Sunday, June 24, 1917

(3) Extract from the entry for June 24, 1917 from the writings — diaries, letters, and memoirs — of Captain J.C. Dunn, Medical Officer of the Second Battalion His Majesty's Twenty-Third Foot, the Royal Welch Fusiliers, and fellow soldiers who served with him. The Battle of Arras was launched on April 9, 1917, and was suspended May 5. The capture of Vimy Ridge was its greatest success; otherwise, like the Nivelle Offensive, of which it was the British component, the attack was a failure. The G.O.C. is the General Officer Commanding; The Cams, the Cameronians, the Scottish Rifles.

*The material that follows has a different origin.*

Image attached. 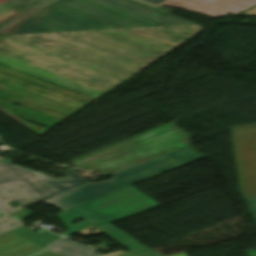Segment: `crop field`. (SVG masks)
<instances>
[{"instance_id": "f4fd0767", "label": "crop field", "mask_w": 256, "mask_h": 256, "mask_svg": "<svg viewBox=\"0 0 256 256\" xmlns=\"http://www.w3.org/2000/svg\"><path fill=\"white\" fill-rule=\"evenodd\" d=\"M200 157H203V155L199 154L190 146H188L134 168L114 174V179L112 181L105 183L93 182L43 202L50 205H55L61 211H63L81 203L130 186Z\"/></svg>"}, {"instance_id": "dafd665d", "label": "crop field", "mask_w": 256, "mask_h": 256, "mask_svg": "<svg viewBox=\"0 0 256 256\" xmlns=\"http://www.w3.org/2000/svg\"><path fill=\"white\" fill-rule=\"evenodd\" d=\"M242 14H244V15H256V7L251 9V10H249V11H246V12H244Z\"/></svg>"}, {"instance_id": "733c2abd", "label": "crop field", "mask_w": 256, "mask_h": 256, "mask_svg": "<svg viewBox=\"0 0 256 256\" xmlns=\"http://www.w3.org/2000/svg\"><path fill=\"white\" fill-rule=\"evenodd\" d=\"M32 214H34V213H32L26 209H23V210L15 212V213L9 214V216L21 220V219H24V218L32 215Z\"/></svg>"}, {"instance_id": "eef30255", "label": "crop field", "mask_w": 256, "mask_h": 256, "mask_svg": "<svg viewBox=\"0 0 256 256\" xmlns=\"http://www.w3.org/2000/svg\"><path fill=\"white\" fill-rule=\"evenodd\" d=\"M0 215H3V213L0 212Z\"/></svg>"}, {"instance_id": "dd49c442", "label": "crop field", "mask_w": 256, "mask_h": 256, "mask_svg": "<svg viewBox=\"0 0 256 256\" xmlns=\"http://www.w3.org/2000/svg\"><path fill=\"white\" fill-rule=\"evenodd\" d=\"M143 194L130 186L56 214L67 227L66 232L61 235L69 236L90 225L98 229L109 223L159 206ZM81 218H84L85 221L74 225L70 224L72 220Z\"/></svg>"}, {"instance_id": "22f410ed", "label": "crop field", "mask_w": 256, "mask_h": 256, "mask_svg": "<svg viewBox=\"0 0 256 256\" xmlns=\"http://www.w3.org/2000/svg\"><path fill=\"white\" fill-rule=\"evenodd\" d=\"M63 4L73 6V7H75V8L80 9V10H83V11H85V12H88V13H91V14H94V15H97V16H100V17H102V18H105V19H108V20H111V21L120 23V24L125 25V26H128V27H130V28L146 27V26L140 25V24H138V23H135V22H132V21H128V20L119 18V17L114 16V15H112V14H109V13H107V12H105V11H102V10H100V9L91 7V6H89V5H86V4L77 2V1H75V0H67V1H65Z\"/></svg>"}, {"instance_id": "3316defc", "label": "crop field", "mask_w": 256, "mask_h": 256, "mask_svg": "<svg viewBox=\"0 0 256 256\" xmlns=\"http://www.w3.org/2000/svg\"><path fill=\"white\" fill-rule=\"evenodd\" d=\"M43 0H0V28Z\"/></svg>"}, {"instance_id": "5142ce71", "label": "crop field", "mask_w": 256, "mask_h": 256, "mask_svg": "<svg viewBox=\"0 0 256 256\" xmlns=\"http://www.w3.org/2000/svg\"><path fill=\"white\" fill-rule=\"evenodd\" d=\"M25 225L17 220L9 218L7 216L0 218V234L9 230H13L19 226Z\"/></svg>"}, {"instance_id": "730fd06b", "label": "crop field", "mask_w": 256, "mask_h": 256, "mask_svg": "<svg viewBox=\"0 0 256 256\" xmlns=\"http://www.w3.org/2000/svg\"><path fill=\"white\" fill-rule=\"evenodd\" d=\"M173 256H186V253H180V254H177V255H173Z\"/></svg>"}, {"instance_id": "214f88e0", "label": "crop field", "mask_w": 256, "mask_h": 256, "mask_svg": "<svg viewBox=\"0 0 256 256\" xmlns=\"http://www.w3.org/2000/svg\"><path fill=\"white\" fill-rule=\"evenodd\" d=\"M248 208H249L250 214L252 215V217L256 221V206H252V207H248Z\"/></svg>"}, {"instance_id": "d8731c3e", "label": "crop field", "mask_w": 256, "mask_h": 256, "mask_svg": "<svg viewBox=\"0 0 256 256\" xmlns=\"http://www.w3.org/2000/svg\"><path fill=\"white\" fill-rule=\"evenodd\" d=\"M165 5L219 17L238 13L256 4V0H168Z\"/></svg>"}, {"instance_id": "28ad6ade", "label": "crop field", "mask_w": 256, "mask_h": 256, "mask_svg": "<svg viewBox=\"0 0 256 256\" xmlns=\"http://www.w3.org/2000/svg\"><path fill=\"white\" fill-rule=\"evenodd\" d=\"M46 250L63 256H101L100 254L94 252L95 249L70 241L69 238L51 245ZM59 251H61V253H58Z\"/></svg>"}, {"instance_id": "92a150f3", "label": "crop field", "mask_w": 256, "mask_h": 256, "mask_svg": "<svg viewBox=\"0 0 256 256\" xmlns=\"http://www.w3.org/2000/svg\"><path fill=\"white\" fill-rule=\"evenodd\" d=\"M34 256H60V255L45 251V252H42V253L34 255Z\"/></svg>"}, {"instance_id": "412701ff", "label": "crop field", "mask_w": 256, "mask_h": 256, "mask_svg": "<svg viewBox=\"0 0 256 256\" xmlns=\"http://www.w3.org/2000/svg\"><path fill=\"white\" fill-rule=\"evenodd\" d=\"M68 180H54L44 174L0 162V207L6 213L41 201L87 183L75 170L66 172ZM22 205L11 207L8 202Z\"/></svg>"}, {"instance_id": "5a996713", "label": "crop field", "mask_w": 256, "mask_h": 256, "mask_svg": "<svg viewBox=\"0 0 256 256\" xmlns=\"http://www.w3.org/2000/svg\"><path fill=\"white\" fill-rule=\"evenodd\" d=\"M41 250L12 231L0 235V256H28Z\"/></svg>"}, {"instance_id": "00972430", "label": "crop field", "mask_w": 256, "mask_h": 256, "mask_svg": "<svg viewBox=\"0 0 256 256\" xmlns=\"http://www.w3.org/2000/svg\"><path fill=\"white\" fill-rule=\"evenodd\" d=\"M145 1H148L150 3H153V4L157 5V4H159V3H161V2H163L165 0H145Z\"/></svg>"}, {"instance_id": "bc2a9ffb", "label": "crop field", "mask_w": 256, "mask_h": 256, "mask_svg": "<svg viewBox=\"0 0 256 256\" xmlns=\"http://www.w3.org/2000/svg\"><path fill=\"white\" fill-rule=\"evenodd\" d=\"M244 199L246 200L248 206L256 205V196L255 197H247Z\"/></svg>"}, {"instance_id": "a9b5d70f", "label": "crop field", "mask_w": 256, "mask_h": 256, "mask_svg": "<svg viewBox=\"0 0 256 256\" xmlns=\"http://www.w3.org/2000/svg\"><path fill=\"white\" fill-rule=\"evenodd\" d=\"M119 253H123V252L122 251H117V252H113V253L107 254L105 256H111V255H115V254H119Z\"/></svg>"}, {"instance_id": "d1516ede", "label": "crop field", "mask_w": 256, "mask_h": 256, "mask_svg": "<svg viewBox=\"0 0 256 256\" xmlns=\"http://www.w3.org/2000/svg\"><path fill=\"white\" fill-rule=\"evenodd\" d=\"M101 1L107 2V3L112 4L114 6H118V7L128 9L130 11L136 12L138 14L144 15L146 17L152 18L154 20H157L159 22L166 23V24H169V25L195 24V23L189 22L187 20L181 19L179 17L173 16L171 14H169L166 17H163V16L158 17V16L154 15L155 13H153V12L147 11L145 9L139 8L137 6L128 4V3L120 1V0H101Z\"/></svg>"}, {"instance_id": "4a817a6b", "label": "crop field", "mask_w": 256, "mask_h": 256, "mask_svg": "<svg viewBox=\"0 0 256 256\" xmlns=\"http://www.w3.org/2000/svg\"><path fill=\"white\" fill-rule=\"evenodd\" d=\"M93 227L92 226H90V227H88V228H86V229H84V230H82V231H80V232H78V233H81V234H83V235H85V236H87L88 234H100L101 232L100 231H98V230H96L95 228V231L94 232H88V230L89 229H92Z\"/></svg>"}, {"instance_id": "8a807250", "label": "crop field", "mask_w": 256, "mask_h": 256, "mask_svg": "<svg viewBox=\"0 0 256 256\" xmlns=\"http://www.w3.org/2000/svg\"><path fill=\"white\" fill-rule=\"evenodd\" d=\"M201 30L185 25L0 36L1 65L86 95L0 66V92L16 98L0 95L9 100L0 99V111L41 135Z\"/></svg>"}, {"instance_id": "ae1a2a85", "label": "crop field", "mask_w": 256, "mask_h": 256, "mask_svg": "<svg viewBox=\"0 0 256 256\" xmlns=\"http://www.w3.org/2000/svg\"><path fill=\"white\" fill-rule=\"evenodd\" d=\"M0 159H2V157H0Z\"/></svg>"}, {"instance_id": "e52e79f7", "label": "crop field", "mask_w": 256, "mask_h": 256, "mask_svg": "<svg viewBox=\"0 0 256 256\" xmlns=\"http://www.w3.org/2000/svg\"><path fill=\"white\" fill-rule=\"evenodd\" d=\"M239 195H256V124L230 127Z\"/></svg>"}, {"instance_id": "d9b57169", "label": "crop field", "mask_w": 256, "mask_h": 256, "mask_svg": "<svg viewBox=\"0 0 256 256\" xmlns=\"http://www.w3.org/2000/svg\"><path fill=\"white\" fill-rule=\"evenodd\" d=\"M50 0H44L43 2H41L40 4H38L37 6H35L34 8L30 9L29 11H27L26 13H24L23 15H21L20 17H18L17 19L13 20L12 22H10L9 24H7L5 27H3L2 29H0V33H2L4 30H6L7 28H9L10 26H12L13 24L17 23L18 21H20L21 19H23L24 17H26L27 15H29L30 13H32L33 11L37 10L38 8H40L41 6H43L44 4H46L47 2H49Z\"/></svg>"}, {"instance_id": "4177f3b9", "label": "crop field", "mask_w": 256, "mask_h": 256, "mask_svg": "<svg viewBox=\"0 0 256 256\" xmlns=\"http://www.w3.org/2000/svg\"><path fill=\"white\" fill-rule=\"evenodd\" d=\"M248 256H256V251H250V252H248Z\"/></svg>"}, {"instance_id": "ac0d7876", "label": "crop field", "mask_w": 256, "mask_h": 256, "mask_svg": "<svg viewBox=\"0 0 256 256\" xmlns=\"http://www.w3.org/2000/svg\"><path fill=\"white\" fill-rule=\"evenodd\" d=\"M64 1L65 0L50 1L0 35L127 28L117 23L85 13L73 7L65 6L62 4ZM78 1L100 8L119 17L138 22L148 27L165 26V24L151 20L128 10L114 7L99 0ZM123 1L145 8L163 16H166L172 12V10L163 7L156 10L132 0Z\"/></svg>"}, {"instance_id": "34b2d1b8", "label": "crop field", "mask_w": 256, "mask_h": 256, "mask_svg": "<svg viewBox=\"0 0 256 256\" xmlns=\"http://www.w3.org/2000/svg\"><path fill=\"white\" fill-rule=\"evenodd\" d=\"M188 144L185 132L174 124H165L105 147L114 155L79 168L85 171L113 173Z\"/></svg>"}, {"instance_id": "cbeb9de0", "label": "crop field", "mask_w": 256, "mask_h": 256, "mask_svg": "<svg viewBox=\"0 0 256 256\" xmlns=\"http://www.w3.org/2000/svg\"><path fill=\"white\" fill-rule=\"evenodd\" d=\"M109 155H112L110 152H108L106 149L102 148V149H98L96 151L90 152L88 154H85L83 156H80L78 158L72 159L70 160V162L76 166H82L84 164L93 162L95 160L107 157Z\"/></svg>"}]
</instances>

The War the Infantry Knew 1914-1919 by Captain J.C. Dunn, page 359, copyright © The Royal Welch Fusiliers 1987, publisher: Abacus (Little, Brown and Company, UK), publication date: 1994

Monday, June 24, 1918

(4) Excerpt from Flying in Flanders, a memoir by Willy Coppens, Belgium's greatest ace in World War I with 37 victories, all but two of the victims observation balloons. After repeated attempts to bring down a balloon, Coppens was finally successful on May 8, 1918 after being provided with 20 French incendiary bullets, bullets he used sparingly. Observation balloons were tethered like a kite, and heavily defended with anti-aircraft guns and fighter planes. The Hannoveraner was likely either a Hannover CL.II or CL.III, a two-seater with a distinctive biplane tail, unusual for a smaller plane. Warneton, Belgium is on the Lys River and the French border, about 13 km south of Ypres.